Jeżeli koń ma uniesione jedno kopyto, oznacza to, że jeździec został ranny w bitwie, ale nie zmarł w wyniku odniesionych ran. Jeżeli dwa kopyta są w powietrzu – jeździec zginął w bitwie. Natomiast wszystkie kopyta konia stojące twardo na ziemi wskazują, że jeździec przeżył bitwę bez szwanku i stracił życie w inny sposób.

Jednak, czy faktycznie ma to zastosowanie w praktyce?

Pomniki konne były popularne przez wiele, wiele lat, od antyku po nowoczesność. W tym czasie powstały ich setki tysięcy! Dlatego, jak łatwo się domyślić, nie jest możliwe, by taka zasada była brana pod uwagę przez każdego artystę. Niestety, w większości przypadków nie ma ona za wiele wspólnego z rzeczywistością.
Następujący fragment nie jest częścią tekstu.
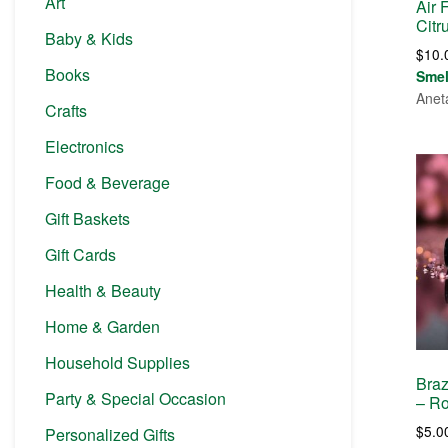
Art
Air 
Citr
Baby & Kids
$
10.
Books
Sme
Anet
Crafts
Electronics
Food & Beverage
Gift Baskets
Gift Cards
Health & Beauty
Home & Garden
Household Supplies
Braz
Party & Special Occasion
– Ro
$
5.0
Personalized Gifts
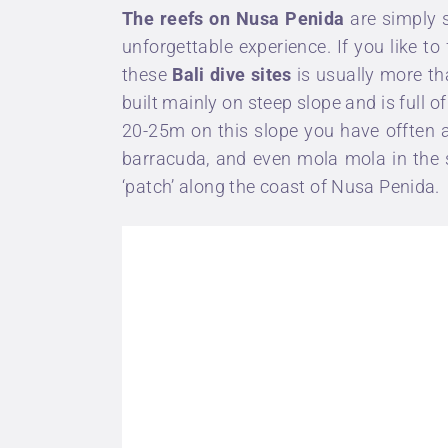
The reefs on Nusa Penida
are simply s
unforgettable experience. If you like to
these
Bali dive sites
is usually more tha
built mainly on steep slope and is full o
20-25m on this slope you have offten a
barracuda, and even
mola mola
in the 
‘patch’ along the coast of Nusa Penida.
Eat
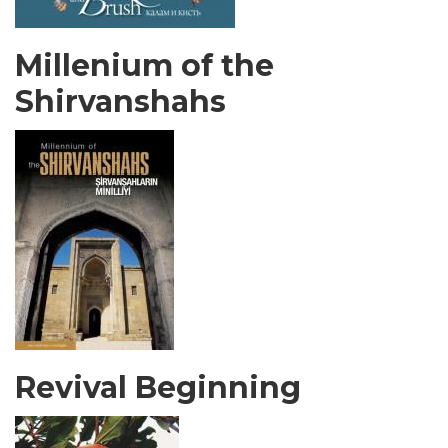
Millenium of the
Shirvanshahs
Revival Beginning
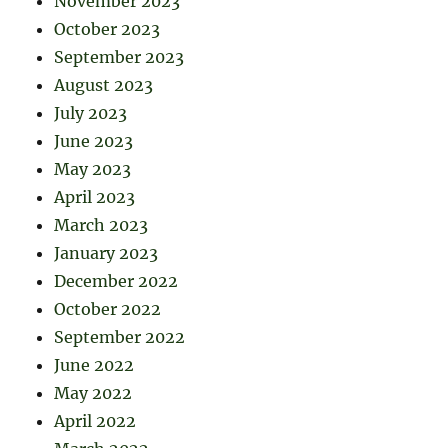
November 2023
October 2023
September 2023
August 2023
July 2023
June 2023
May 2023
April 2023
March 2023
January 2023
December 2022
October 2022
September 2022
June 2022
May 2022
April 2022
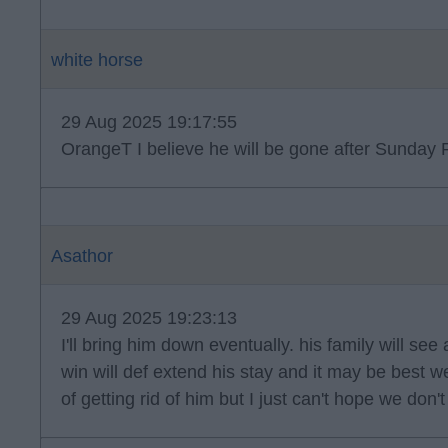
white horse
29 Aug 2025 19:17:55
OrangeT I believe he will be gone after Sunday R
Asathor
29 Aug 2025 19:23:13
I'll bring him down eventually. his family will see
win will def extend his stay and it may be best 
of getting rid of him but I just can't hope we don'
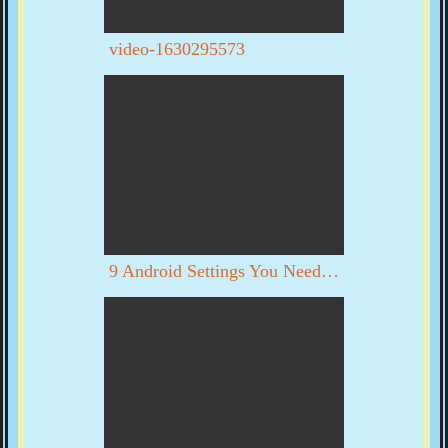
video-1630295573
9 Android Settings You Need To Turn Off Now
Skąd wzięło się takie przekonanie?

Idea ta jest ludową mądrością, przekazywaną z dziada pradziada. Wzięła się od statui jeździeckich w Waszyngtonie, które faktycznie zostały wyrzeźbione zgodnie z tą zasadą.

Każdy pomnik konny łączy się z bardziej lub mniej tragiczną historią. Niestety, nie dowiemy się za wiele o losach ich bohaterów z ułożenia kopyt ich wiernego, zwierzęcego towarzysza. Niemniej jednak, gdy natrafisz na taką statuę – warto sprawdzić. Kto wie, może trafisz na artystę, który tworzył zgodnie z pradawną zasadą?